Daniel looked up, then immediately stood up, “Holy…”

“What’s wrong? You okay?” Charles didn’t need the aide car coming to the pub today. He didn’t need the liquor commission knocking on his door.

“You know Bernie,” Daniel’s eyes widened and looked in brilliant bewilderment at Charles. “You know MY Bernie.”

“I do?”

“Different hat, crazy…fucking fantastic Bernie,” he sighed again and sat back down on the wooden bar stool. “How do you know Bernie?”

“She lived down here, a long time ago; she was just a pup then. Used to even work here – when this place was the go-to place for the university kids.”

“She never told me – course we only had a few months together. It was all I needed to know I loved her. Man, she just slipped away.”
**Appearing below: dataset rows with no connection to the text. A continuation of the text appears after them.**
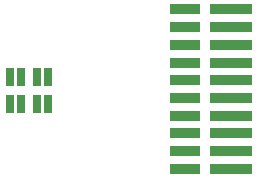
<source format=gbr>
%TF.GenerationSoftware,KiCad,Pcbnew,9.0.0*%
%TF.CreationDate,2025-04-15T14:49:33-07:00*%
%TF.ProjectId,LEDBoardBasic,4c454442-6f61-4726-9442-617369632e6b,rev?*%
%TF.SameCoordinates,Original*%
%TF.FileFunction,Paste,Top*%
%TF.FilePolarity,Positive*%
%FSLAX46Y46*%
G04 Gerber Fmt 4.6, Leading zero omitted, Abs format (unit mm)*
G04 Created by KiCad (PCBNEW 9.0.0) date 2025-04-15 14:49:33*
%MOMM*%
%LPD*%
G01*
G04 APERTURE LIST*
%ADD10R,0.650000X1.600000*%
%ADD11R,2.641600X0.838200*%
%ADD12R,3.556000X0.838200*%
G04 APERTURE END LIST*
D10*
%TO.C,D3*%
X133151880Y-96022599D03*
X132201880Y-96022599D03*
%TD*%
D11*
%TO.C,J1*%
X147032221Y-103788159D03*
D12*
X150932221Y-103788159D03*
D11*
X147032221Y-102288160D03*
D12*
X150932221Y-102288160D03*
D11*
X147032221Y-100788160D03*
D12*
X150932221Y-100788160D03*
D11*
X147032221Y-99288161D03*
D12*
X150932221Y-99288161D03*
D11*
X147032221Y-97788161D03*
D12*
X150932221Y-97788161D03*
D11*
X147032221Y-96288162D03*
D12*
X150932221Y-96288162D03*
D11*
X147032221Y-94788159D03*
D12*
X150932221Y-94788159D03*
D11*
X147032221Y-93288160D03*
D12*
X150932221Y-93288160D03*
D11*
X147032221Y-91788160D03*
D12*
X150932221Y-91788160D03*
D11*
X147032221Y-90288161D03*
D12*
X150932221Y-90288161D03*
%TD*%
D10*
%TO.C,D2*%
X134462480Y-96027679D03*
X135412480Y-96027679D03*
%TD*%
%TO.C,D1*%
X134470100Y-98282760D03*
X135420100Y-98282760D03*
%TD*%
%TO.C,D4*%
X133144300Y-98280659D03*
X132194300Y-98280659D03*
%TD*%
M02*

</source>
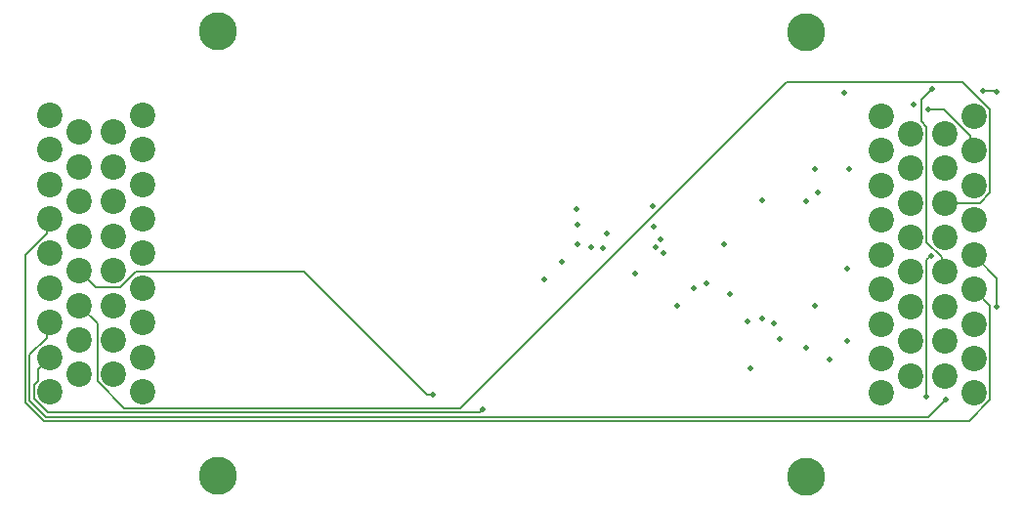
<source format=gbr>
G04*
G04 #@! TF.GenerationSoftware,Altium Limited,Altium Designer,22.4.2 (48)*
G04*
G04 Layer_Physical_Order=2*
G04 Layer_Color=36540*
%FSLAX25Y25*%
%MOIN*%
G70*
G04*
G04 #@! TF.SameCoordinates,6C7EA4D3-1DBA-4452-8A60-7FA1E15C8F26*
G04*
G04*
G04 #@! TF.FilePolarity,Positive*
G04*
G01*
G75*
%ADD15C,0.00500*%
%ADD17C,0.12992*%
%ADD18C,0.08661*%
%ADD19C,0.01968*%
D15*
X139688Y184514D02*
X196986D01*
X136141Y180930D02*
X138017Y182842D01*
Y182842D01*
X139688Y184514D01*
X136141Y180930D02*
Y180930D01*
X134469Y179258D02*
X136141Y180930D01*
X424425Y226883D02*
Y230801D01*
X421000Y234226D02*
X424425Y230801D01*
Y226883D02*
X425587Y225721D01*
X421000Y234226D02*
Y234262D01*
X415300Y239963D02*
X421000Y234262D01*
X409514Y194531D02*
Y233938D01*
X407728Y235723D02*
X409514Y233938D01*
X409963Y239963D02*
X415300D01*
X421843Y249167D02*
X431167Y239843D01*
X428868Y246063D02*
X433437D01*
X431167Y211598D02*
Y239843D01*
X428805Y246126D02*
X428868Y246063D01*
X427573Y208004D02*
X431167Y211598D01*
X361667Y249167D02*
X421843D01*
X407728Y235723D02*
Y243228D01*
X410372Y245872D01*
X409514Y194531D02*
X414582Y189463D01*
X410372Y245872D02*
X411433Y246933D01*
X256919Y136419D02*
X258000Y137500D01*
X109071Y134919D02*
X409919D01*
X108450Y133419D02*
X423855D01*
X431167Y140732D01*
X101923Y139946D02*
X108450Y133419D01*
X409919Y134919D02*
X416000Y141000D01*
X103423Y140567D02*
X109071Y134919D01*
X109692Y136419D02*
X256919D01*
X250419Y137919D02*
X361667Y249167D01*
X103423Y156123D02*
X109342Y162041D01*
X101923Y190056D02*
X109342Y197474D01*
X103423Y140567D02*
Y156123D01*
X104923Y141188D02*
Y145812D01*
Y141188D02*
X109692Y136419D01*
X126577Y147094D02*
X135751Y137919D01*
X106423Y147312D02*
Y151230D01*
X135751Y137919D02*
X250419D01*
X101923Y139946D02*
Y190056D01*
X104923Y145812D02*
X106423Y147312D01*
X431167Y140732D02*
Y172896D01*
X126577Y147094D02*
Y166797D01*
X106423Y151230D02*
X110504Y155311D01*
X109342Y162041D02*
Y165960D01*
X110504Y167122D01*
X240880Y142500D02*
X241000Y142620D01*
X239000Y142500D02*
X240880D01*
X196986Y184514D02*
X239000Y142500D01*
X409514Y142014D02*
Y188399D01*
X433437Y246063D02*
X433500Y246000D01*
X425587Y190287D02*
X433500Y182374D01*
Y172500D02*
Y182374D01*
X425587Y178476D02*
X431167Y172896D01*
X120346Y184839D02*
X120346D01*
X125927Y179258D02*
X134469D01*
X120346Y184839D02*
X125927Y179258D01*
X409500Y142000D02*
X409514Y142014D01*
Y188399D02*
X411000Y189885D01*
X414582Y185544D02*
X415744Y184382D01*
X414582Y185544D02*
Y189463D01*
X120346Y173028D02*
X126577Y166797D01*
X109342Y197474D02*
Y201393D01*
X110504Y202555D01*
X415744Y208004D02*
X427573D01*
D17*
X368500Y114500D02*
D03*
Y266075D02*
D03*
X167591Y266531D02*
D03*
Y114957D02*
D03*
D18*
X394091Y237531D02*
D03*
Y225721D02*
D03*
Y213910D02*
D03*
Y202098D02*
D03*
Y190287D02*
D03*
Y178476D02*
D03*
Y166665D02*
D03*
Y154854D02*
D03*
Y143043D02*
D03*
X403933Y231626D02*
D03*
Y219815D02*
D03*
Y208004D02*
D03*
Y196193D02*
D03*
Y184382D02*
D03*
Y172571D02*
D03*
Y160760D02*
D03*
Y148949D02*
D03*
X415744Y231626D02*
D03*
Y219815D02*
D03*
Y208004D02*
D03*
Y196193D02*
D03*
Y184382D02*
D03*
Y172571D02*
D03*
Y160760D02*
D03*
Y148949D02*
D03*
X425587Y237531D02*
D03*
Y225721D02*
D03*
Y213910D02*
D03*
Y202098D02*
D03*
Y190287D02*
D03*
Y178476D02*
D03*
Y166665D02*
D03*
Y154854D02*
D03*
Y143043D02*
D03*
X142000Y143500D02*
D03*
Y155311D02*
D03*
Y167122D02*
D03*
Y178933D02*
D03*
Y190744D02*
D03*
Y202555D02*
D03*
Y214366D02*
D03*
Y226177D02*
D03*
Y237988D02*
D03*
X132158Y149406D02*
D03*
Y161216D02*
D03*
Y173028D02*
D03*
Y184839D02*
D03*
Y196650D02*
D03*
Y208461D02*
D03*
Y220272D02*
D03*
Y232083D02*
D03*
X120346Y149406D02*
D03*
Y161216D02*
D03*
Y173028D02*
D03*
Y184839D02*
D03*
Y196650D02*
D03*
Y208461D02*
D03*
Y220272D02*
D03*
Y232083D02*
D03*
X110504Y143500D02*
D03*
Y155311D02*
D03*
Y167122D02*
D03*
Y178933D02*
D03*
Y190744D02*
D03*
Y202555D02*
D03*
Y214366D02*
D03*
Y226177D02*
D03*
Y237988D02*
D03*
D19*
X290500Y194000D02*
D03*
X290354Y200444D02*
D03*
X279000Y182000D02*
D03*
X285000Y188000D02*
D03*
X300500Y197500D02*
D03*
X290000Y206000D02*
D03*
X310000Y184000D02*
D03*
X299000Y192500D02*
D03*
X295000Y193000D02*
D03*
X381500Y245500D02*
D03*
X428805Y246126D02*
D03*
X409963Y239963D02*
D03*
X405033Y241480D02*
D03*
X258000Y137500D02*
D03*
X416000Y141000D02*
D03*
X241000Y142620D02*
D03*
X433500Y246000D02*
D03*
Y172500D02*
D03*
X411000Y189885D02*
D03*
X409500Y142000D02*
D03*
X353500Y209000D02*
D03*
X411433Y246933D02*
D03*
X316170Y206830D02*
D03*
X316500Y200000D02*
D03*
X317000Y193000D02*
D03*
X318527Y195545D02*
D03*
X342500Y177000D02*
D03*
X348500Y167500D02*
D03*
X357500Y167000D02*
D03*
X349500Y151500D02*
D03*
X359500Y161500D02*
D03*
X382500Y185500D02*
D03*
X371500Y173000D02*
D03*
X368500Y158500D02*
D03*
X376500Y154500D02*
D03*
X382500Y161000D02*
D03*
X371500Y219500D02*
D03*
X324500Y173000D02*
D03*
X383000Y219500D02*
D03*
X319814Y190814D02*
D03*
X368500Y208500D02*
D03*
X372500Y211500D02*
D03*
X334500Y180500D02*
D03*
X353500Y168500D02*
D03*
X330000Y179000D02*
D03*
X340500Y194000D02*
D03*
M02*

</source>
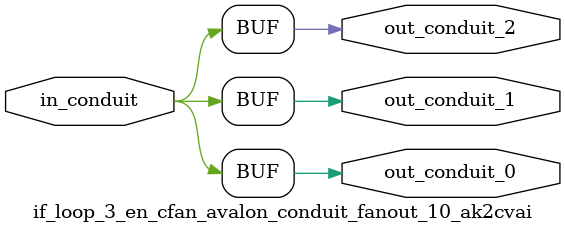
<source format=sv>


 


// --------------------------------------------------------------------------------
//| Avalon Conduit Fan-Out
// --------------------------------------------------------------------------------

// ------------------------------------------
// Generation parameters:
//   output_name:       if_loop_3_en_cfan_avalon_conduit_fanout_10_ak2cvai
//   numFanOut:         3
//   
// ------------------------------------------

module if_loop_3_en_cfan_avalon_conduit_fanout_10_ak2cvai (     

// Interface: out_conduit_0
 output                    out_conduit_0,
// Interface: out_conduit_1
 output                    out_conduit_1,
// Interface: out_conduit_2
 output                    out_conduit_2,

// Interface: in_conduit
 input                   in_conduit

);

   assign  out_conduit_0 = in_conduit;
   assign  out_conduit_1 = in_conduit;
   assign  out_conduit_2 = in_conduit;

endmodule //


</source>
“Brother,” Charles said. “It’s for the best. You ever see her on a full moon?” Charles thought about how Bernie had kicked out a gang of bikers who had tried to steal her tips with nothing but a lashing of her tongue and a waving of a very pissed off finger.

“Yes, and I even loved her then.” Daniel thought about how Bernie had thrown spaghetti at him after she had overreacted to something he had said and how they had made love in the kitchen even with the sauce simmering on the stove.

Charles shook his head and poured the boy another shot, “You got it bad, son.”

Daniel just nodded, “Thanks.”

“You have a place to go when you finish here?”

“Yeah, I’m staying in the Colonial Inn.”

“Good, I’ll make sure your body gets there in one piece,” Charles said. But I can’t do shit for your heart, son, he thought.